Los olvidadizos

Una cosa son los olvidados y otra los olvidadizados. Y aunque uno puede militar en las dos categorías, yo soy un promotor, un defensor, un impulsor y no me acuerdo qué más de la segunda. Yo me vivo olvidando cosas.

TEXTO. NÉSTOR FENOGLIO. DIBUJO. LUIS DLUGOSZEWSKI.

Los olvidadizos

Yo toda mi vida me olvidé cosas. No soy un desmemoriado liso y llano (soy más bien áspero y ondulado, valga la contradicción), la memoria se ejercita, tengo memoria selectiva y todas esas cosas lindas de ocasión que se dicen para estos casos. La diferencia entre una patología y una que no, es la conciencia que sobre ella se tenga, el grado de reincidencia y si te jode o no la vida. A mí, los olvidos no me alcanzan a joder la vida, pero me la matizan, me mantienen entretenido.

Muchas veces, los olvidos son costosos. Por ejemplo, mientras anduve en taxis y remises, muchísimas veces debí volver a casa o al laburo a recuperar o las llaves, o la agenda, o el teléfono o, ni dios lo permita, a alguien de la familia. Eso no sólo es pérdida de tiempo: es gasto, doble tarifa de taxi.

Otros olvidos costosos tienen que ver con la desaparición de algunos objetos, que se han perdido por allí y para siempre. Sospechamos esta cuestión porque de golpe no tenemos más una armónica -vecinos y familiares, agradecidos-, el cuchillo preferido o una remera con caballitos lilas y paragüitas amarillos, una monada con la ya que no podré agasajar, cromáticamente hablando, a todos mis compañeros de trabajo. El duendecito de la casa se las ha llevado por ahí y ahora hacen su vida lejos de su dueño...
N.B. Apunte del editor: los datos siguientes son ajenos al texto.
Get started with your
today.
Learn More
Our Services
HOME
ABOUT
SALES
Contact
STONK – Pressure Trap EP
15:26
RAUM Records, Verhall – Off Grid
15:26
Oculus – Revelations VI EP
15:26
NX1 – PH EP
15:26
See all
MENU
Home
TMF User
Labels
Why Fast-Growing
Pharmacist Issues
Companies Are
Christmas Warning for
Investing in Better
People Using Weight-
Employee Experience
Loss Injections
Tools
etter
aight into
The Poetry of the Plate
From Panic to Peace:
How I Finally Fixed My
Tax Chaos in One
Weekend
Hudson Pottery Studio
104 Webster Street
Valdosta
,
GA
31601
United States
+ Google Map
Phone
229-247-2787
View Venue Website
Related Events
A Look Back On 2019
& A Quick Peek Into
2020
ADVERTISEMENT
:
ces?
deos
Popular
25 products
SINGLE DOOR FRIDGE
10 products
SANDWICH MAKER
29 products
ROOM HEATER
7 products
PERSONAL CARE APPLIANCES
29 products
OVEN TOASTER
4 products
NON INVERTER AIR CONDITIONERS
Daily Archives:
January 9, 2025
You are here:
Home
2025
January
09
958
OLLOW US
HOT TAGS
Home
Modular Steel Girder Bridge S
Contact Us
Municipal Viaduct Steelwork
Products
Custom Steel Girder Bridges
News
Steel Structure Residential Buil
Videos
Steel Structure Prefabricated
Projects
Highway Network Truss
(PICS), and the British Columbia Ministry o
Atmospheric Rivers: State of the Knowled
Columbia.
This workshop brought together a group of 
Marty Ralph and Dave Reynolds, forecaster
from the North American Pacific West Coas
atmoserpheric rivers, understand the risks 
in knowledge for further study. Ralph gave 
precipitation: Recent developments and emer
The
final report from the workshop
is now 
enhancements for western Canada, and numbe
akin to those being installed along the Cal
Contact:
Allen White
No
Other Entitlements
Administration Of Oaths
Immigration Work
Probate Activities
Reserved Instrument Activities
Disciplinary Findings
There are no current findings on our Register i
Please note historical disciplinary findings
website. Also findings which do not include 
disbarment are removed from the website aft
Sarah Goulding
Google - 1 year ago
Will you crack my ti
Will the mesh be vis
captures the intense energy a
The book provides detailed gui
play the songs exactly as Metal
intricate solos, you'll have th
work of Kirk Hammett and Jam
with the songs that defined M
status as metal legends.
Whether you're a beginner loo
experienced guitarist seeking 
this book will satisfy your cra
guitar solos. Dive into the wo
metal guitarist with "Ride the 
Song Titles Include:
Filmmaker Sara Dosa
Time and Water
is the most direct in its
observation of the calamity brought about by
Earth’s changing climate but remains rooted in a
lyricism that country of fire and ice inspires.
Uno entiende que se va poniendo o viejo o sabio cuando no sólo perdés las cosas, sino que eso ya no te importa o ya te acostumbraste o no te flagelás más por ello. Sucede. No está ni bien ni mal, a veces los olvidos te hinchan las pelotas (perdonen ustedes) a vos o a los tuyos, pero bueno, ya está, ya pasó.

Gente que se olvida las luces encendidas del auto -y hay que llamar luego a un mecánico o a un auxilio para que te hagan arrancar nuevamente el vehículo que agotó su batería-; que se olvida las llaves del auto adentro -lo soluciona el señor cerrajero- o que se olvida dónde dejó el auto, directamente, y se soluciona con un ejercicio superior de memoria y concentración o con una larga caminata por los alrededores, mientras trata de recordar qué vehículo, marca, modelo y color tenía, el señor...

Hay olvidos simpáticos y otros jodidos; hay olviditos y olvidones; hay olvidos funcionales y otros estructurales; hay olvidos coyunturales y otros permanentes; hay olvidos sin importancia y otros que conllevan oscuras elucubraciones psicológicas porque, mi chiquito, no casualmente te olvidaste lo que te olvidaste. O lo que es peor: ¿por qué te olvidaste exactamente eso? ¿Qué cosa no querías hacer o tener para olvidarte “eso”? ¿Qué cosas insondables y terribles postula un “simple” olvido por oposición, por contraste o por lo que fuera?

Y nos vamos yendo, dignos, enhiestos, envarados y con falso aplomo. Tenía muchas más cosas para escribir sobre este tema, pero es obvio que las olvidé. Entré en la alegre etapa en que me olvido las cosas y no sólo no me preocupa sino que hasta me causa gracia y una inexplicable algarabía.

Acepto esas cuestiones con cristiana resignación, con amabilidad y con tolerancia. Ya que el olvido me va a acompañar toda la vida, ya que vino conmigo desde hace tanto y parece que piensa continuar conmigo de aquí en más, pues, he decidido aceptarlo, conocerlo, interactuar con él. Que sea mi amigo, mitad visitante, mitad anfitrión.

Así que, a ustedes les digo, no pediré más disculpas por algo tan estructural, esencial y entrañablemente mío como mis olvidos. Hay gente, admirable, que puede cambiar conductas y sufre muchísimo para cambiar cosas que, entienden, les hace mal. Los felicito. Porque en mi caso, minga no habrá más penas ni olvidos.